Frederick Wadsworth Loring, in his campaign costume, with his mule "Evil Merodach". Taken about 48 hours before the Wickenburg massacre
In the spring of 1871, Appleton's Journal sent Loring as a correspondent on a cartographic expedition to Arizona led by Lieutenant George M. Wheeler of the US Army Corps of Engineers. The articles Loring wrote included "A Council of War," "A Glimpse of Mormonism,"[4] "Silver Mining in Nevada," and "The Valley of Death." Their party suffered several setbacks, and in August 1871 Loring wrote to his employers from Death Valley: "I am bootless, coatless, everything but lifeless. I have had a fortnight of horrors. This morning an Indian fight capped the climax. However, I am well and cheerful."[5] Although they escaped from the valley, his party's carriage was attacked on November 5 by a band of Yavapai near Wickenburg, Arizona, while on the way to La Paz. That ambush came to be known as the Wickenburg Massacre. The driver, Loring, and four other passengers were killed. After his death, he was mourned by Charles Reade as the most promising of all young American authors.[5] Several of Loring's poems, including "In the Old Churchyard at Fredericksburg" and "The Old Professor", have appeared in American verse anthologies.
Based upon a letter that Kruger wrote to Loring’s family, five of the men who died at the scene were reportedly buried in Wickenburg on November 6th, three hours after a hastily called inquest. The sixth man, William Salmon, was not discovered until the morning of the 6th and was reportedly buried in a “deep cut in the hillside.” [Reference 3] Later reports claim that his remains were exhumed from the hillside and laid next to the other five men several weeks or months later. For unexplained reasons, the local graves of these men were reportedly “disturbed” in 1949 and then disappeared from local records. The original location of their presumed graves in Wickenburg is a matter of some conjecture, but would likely have been either the Stone Park Cemetery or the so-called “Lumber Yard” Cemetery next to the present location of the Wickenburg Sun — since no other cemeteries were known to exist at that time. In the years that followed, the remains were said to have been exhumed and reinterred at least twice to new locations. The last re-interment may have returned the remains to the original site of the ambush — at least according to legend.
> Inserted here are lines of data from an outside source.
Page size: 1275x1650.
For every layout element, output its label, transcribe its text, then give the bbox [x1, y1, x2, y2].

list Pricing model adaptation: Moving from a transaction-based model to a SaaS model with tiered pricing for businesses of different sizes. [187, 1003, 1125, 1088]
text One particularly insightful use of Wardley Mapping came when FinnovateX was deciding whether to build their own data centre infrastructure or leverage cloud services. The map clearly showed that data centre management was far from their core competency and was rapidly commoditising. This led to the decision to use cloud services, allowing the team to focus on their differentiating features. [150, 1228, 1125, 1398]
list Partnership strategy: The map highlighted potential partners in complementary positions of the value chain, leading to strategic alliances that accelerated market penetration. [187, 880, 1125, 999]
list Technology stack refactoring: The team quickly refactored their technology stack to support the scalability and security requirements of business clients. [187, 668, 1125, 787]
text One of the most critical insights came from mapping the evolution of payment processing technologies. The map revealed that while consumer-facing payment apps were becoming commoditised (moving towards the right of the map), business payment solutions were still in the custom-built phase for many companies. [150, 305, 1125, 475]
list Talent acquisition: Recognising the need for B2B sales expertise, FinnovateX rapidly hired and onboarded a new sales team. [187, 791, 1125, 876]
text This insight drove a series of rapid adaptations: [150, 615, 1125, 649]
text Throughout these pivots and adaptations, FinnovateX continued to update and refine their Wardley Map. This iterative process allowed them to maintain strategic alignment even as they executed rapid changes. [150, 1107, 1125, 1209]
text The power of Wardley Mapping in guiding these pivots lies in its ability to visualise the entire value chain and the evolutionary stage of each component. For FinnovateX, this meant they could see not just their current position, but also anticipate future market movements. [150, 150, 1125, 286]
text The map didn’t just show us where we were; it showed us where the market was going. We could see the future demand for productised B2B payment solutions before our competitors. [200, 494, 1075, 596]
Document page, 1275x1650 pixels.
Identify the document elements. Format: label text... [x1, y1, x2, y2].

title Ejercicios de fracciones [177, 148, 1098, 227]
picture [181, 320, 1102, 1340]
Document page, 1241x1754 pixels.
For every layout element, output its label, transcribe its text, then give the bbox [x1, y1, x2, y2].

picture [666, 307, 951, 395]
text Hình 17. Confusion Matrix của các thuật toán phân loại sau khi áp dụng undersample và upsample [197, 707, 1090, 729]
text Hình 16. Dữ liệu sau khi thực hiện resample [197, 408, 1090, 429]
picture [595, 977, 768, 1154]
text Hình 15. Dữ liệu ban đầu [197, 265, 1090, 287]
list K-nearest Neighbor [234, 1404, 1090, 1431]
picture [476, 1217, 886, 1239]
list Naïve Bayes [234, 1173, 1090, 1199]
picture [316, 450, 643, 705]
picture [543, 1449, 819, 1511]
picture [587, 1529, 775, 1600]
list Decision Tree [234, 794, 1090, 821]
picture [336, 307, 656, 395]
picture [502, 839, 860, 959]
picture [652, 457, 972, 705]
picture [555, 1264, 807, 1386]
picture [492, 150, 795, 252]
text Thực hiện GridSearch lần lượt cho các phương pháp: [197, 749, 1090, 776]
Unfortunately, any records that could explain the reasons for moving these burials from the original cemetery are now lost in time.
The rock pile with the wood cross is believed to be the grave of Frederick Loring, who was riding on top of the stage coach with the driver, “Dutch” John Lance, and another passenger, Charles Adams. There are additional graves to the left, uphill beyond the cross. The most distant grave from “Loring’s cross” is roughly 120 feet to the northeast and may belong to William Salmon. Records clearly indicate that he was killed very near to that location. He may have been buried (or re-interred) at this spot. Local descendants of that era grew up with an understanding that the victims were buried where they died and were never transported to Wickenburg. These strongly held beliefs persist to the present time.